Furthermore, organisations that invest in it tend to be the ones that have already experienced a sufficiently painful incident to justify the spend. In other words, even the decision to build better observability into your failure-learning process is often driven by a post-mortem. The epistemological limitations of the format, in a rather circular way, are part of what perpetuates them.
“A post-mortem is a theory of the past. What you actually need is a theory of your system.”— Inference drawn from Cook, Woods & Rasmussen’s work on resilience engineering
9. What We Have Learned
Over the course of this article, we have traced the epistemological limits of the post-mortem format. We started with the hindsight bias — the way knowing an outcome makes causality seem obvious in retrospect. We then moved through the distinction between proximate causes (what the post-mortem captures well) and distal, structural causes (what it largely cannot). We examined the observer effect: how the act of investigating failure partially overwrites the pre-failure operating state that most needs understanding. And we looked at the narrative trap — the way the story format selects for facts that fit a timeline, excluding the silent failures and near-misses that don’t.

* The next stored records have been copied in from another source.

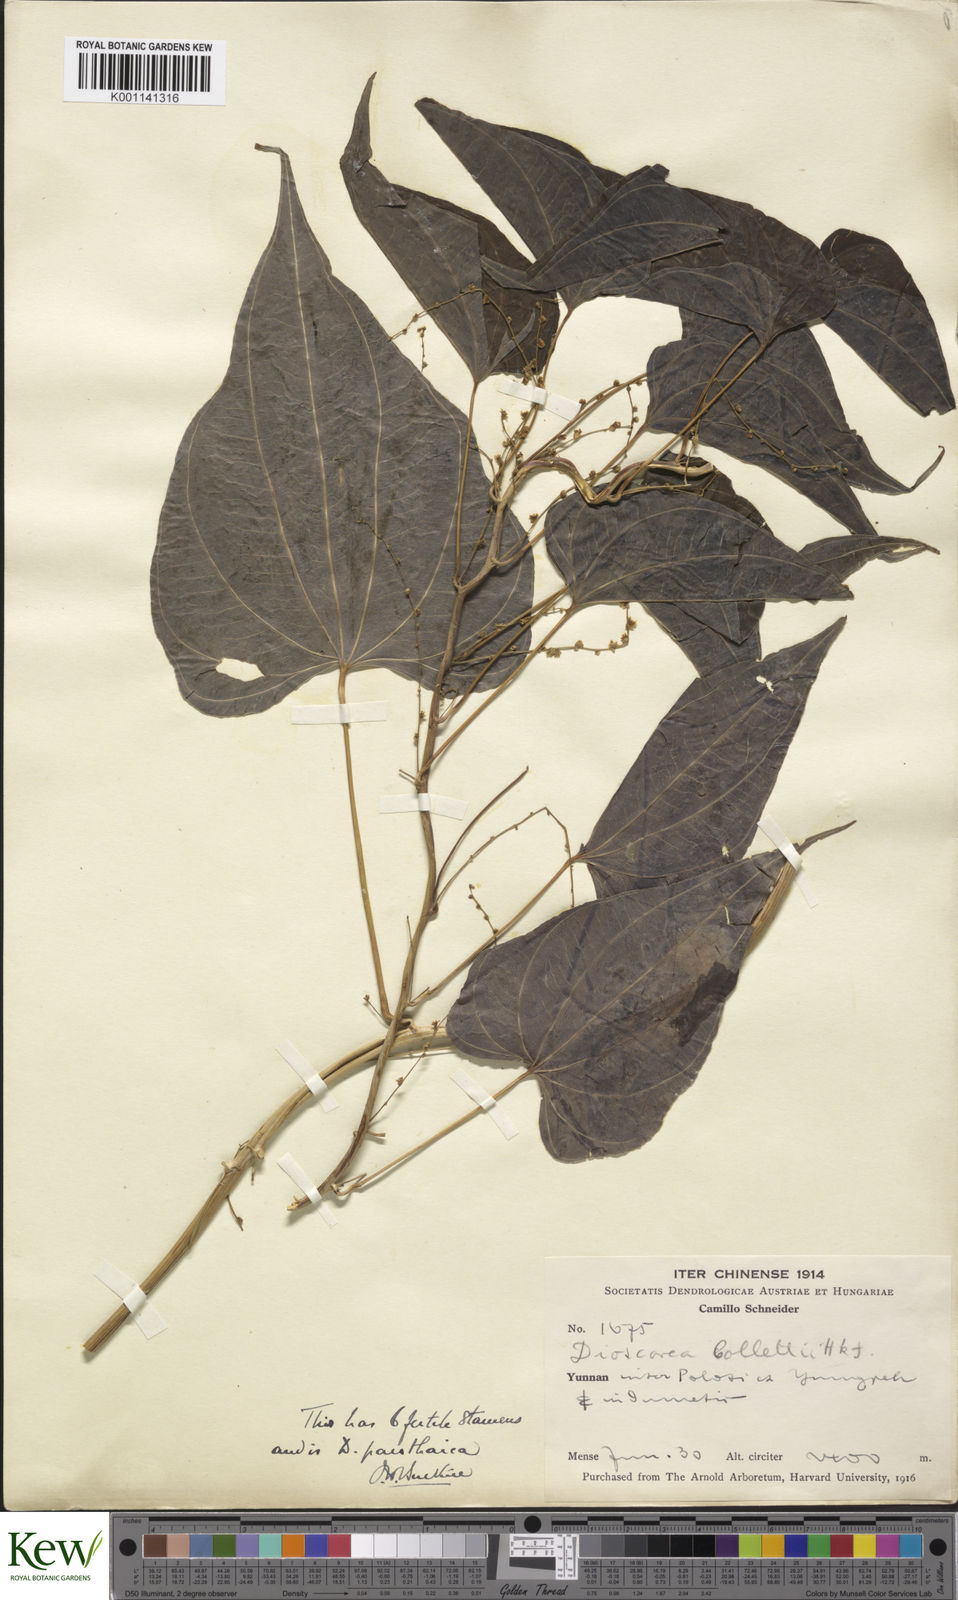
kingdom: Plantae
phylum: Tracheophyta
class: Liliopsida
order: Dioscoreales
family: Dioscoreaceae
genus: Dioscorea
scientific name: Dioscorea panthaica
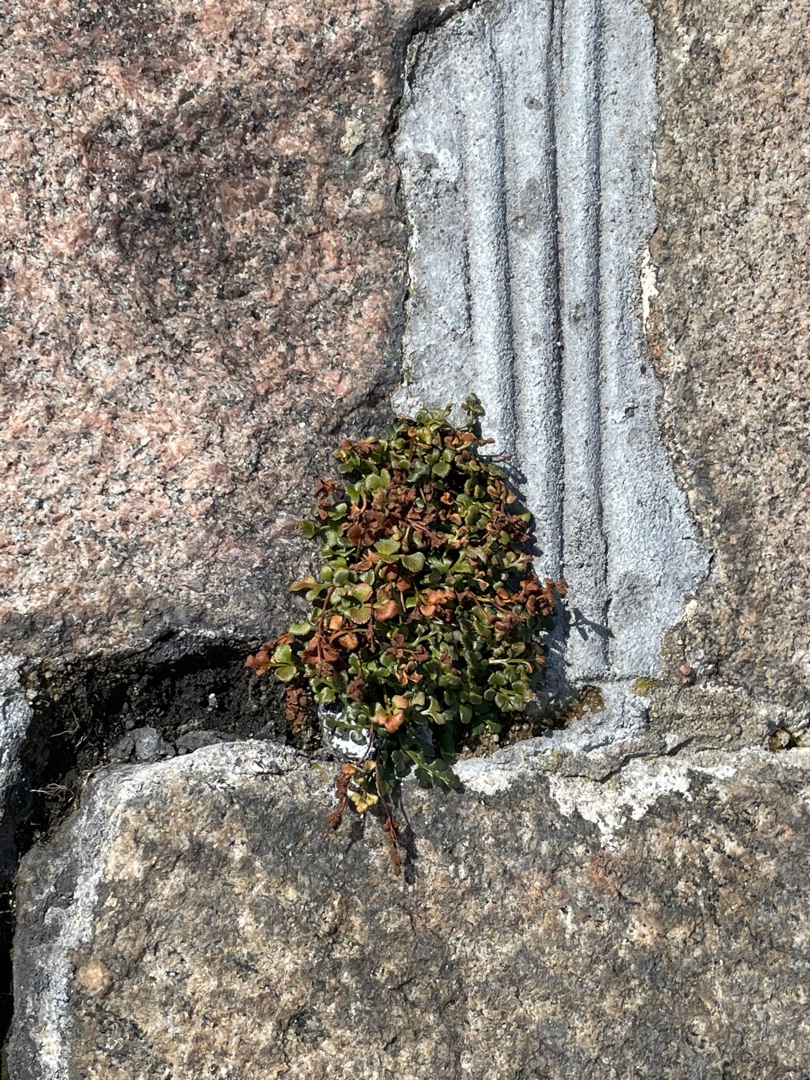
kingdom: Plantae
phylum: Tracheophyta
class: Polypodiopsida
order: Polypodiales
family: Aspleniaceae
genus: Asplenium
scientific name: Asplenium ruta-muraria
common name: Murrude
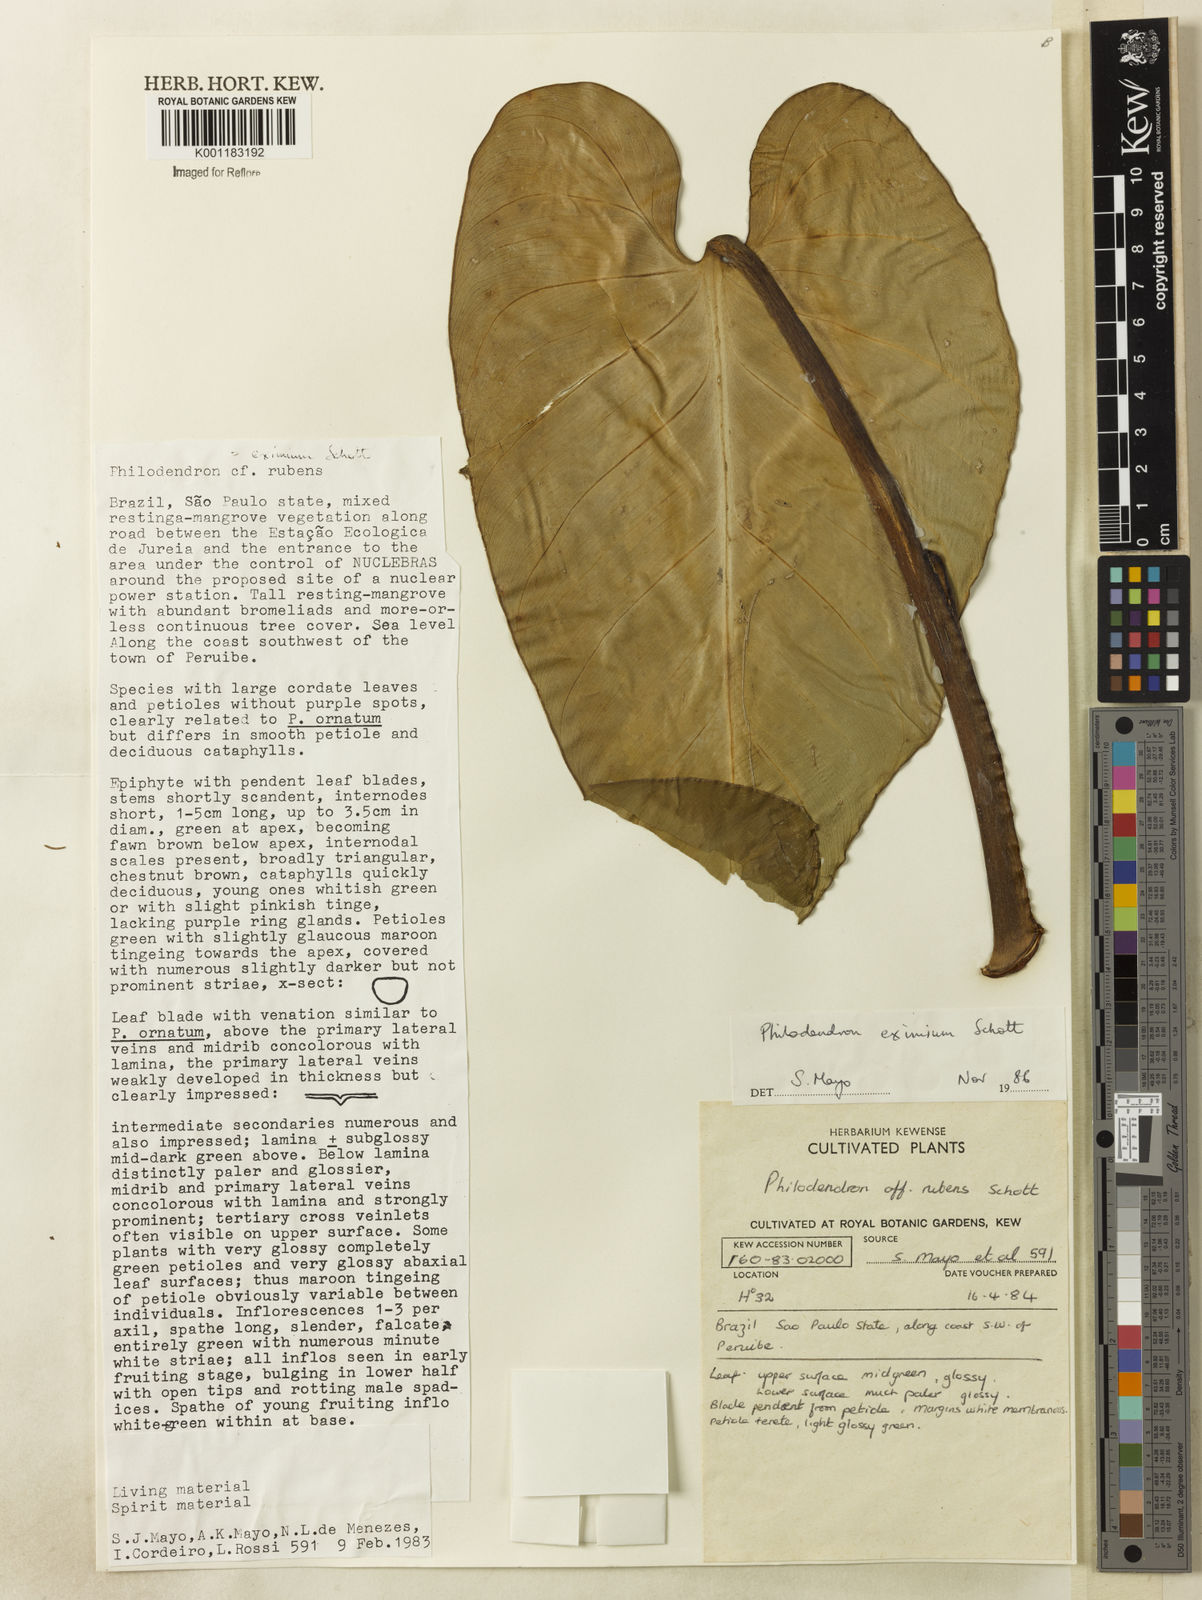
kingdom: Plantae
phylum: Tracheophyta
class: Liliopsida
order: Alismatales
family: Araceae
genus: Philodendron
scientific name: Philodendron eximium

Importantly, none of this makes post-mortems less valuable. They remain the best-institutionalised practice for learning from failure in software engineering, and their social function — normalising honest conversation about what went wrong — is not trivial. However, treating them as sufficient is the real epistemological error. The practices that surface the deeper picture — chaos engineering, SLO burn-rate reviews, architectural retrospectives, and near-miss reporting — require a different kind of attention: proactive, sustained, and largely invisible until it works.
The honest summary: post-mortems tell you a lot about the last fire. They tell you surprisingly little about the fire that has not yet started.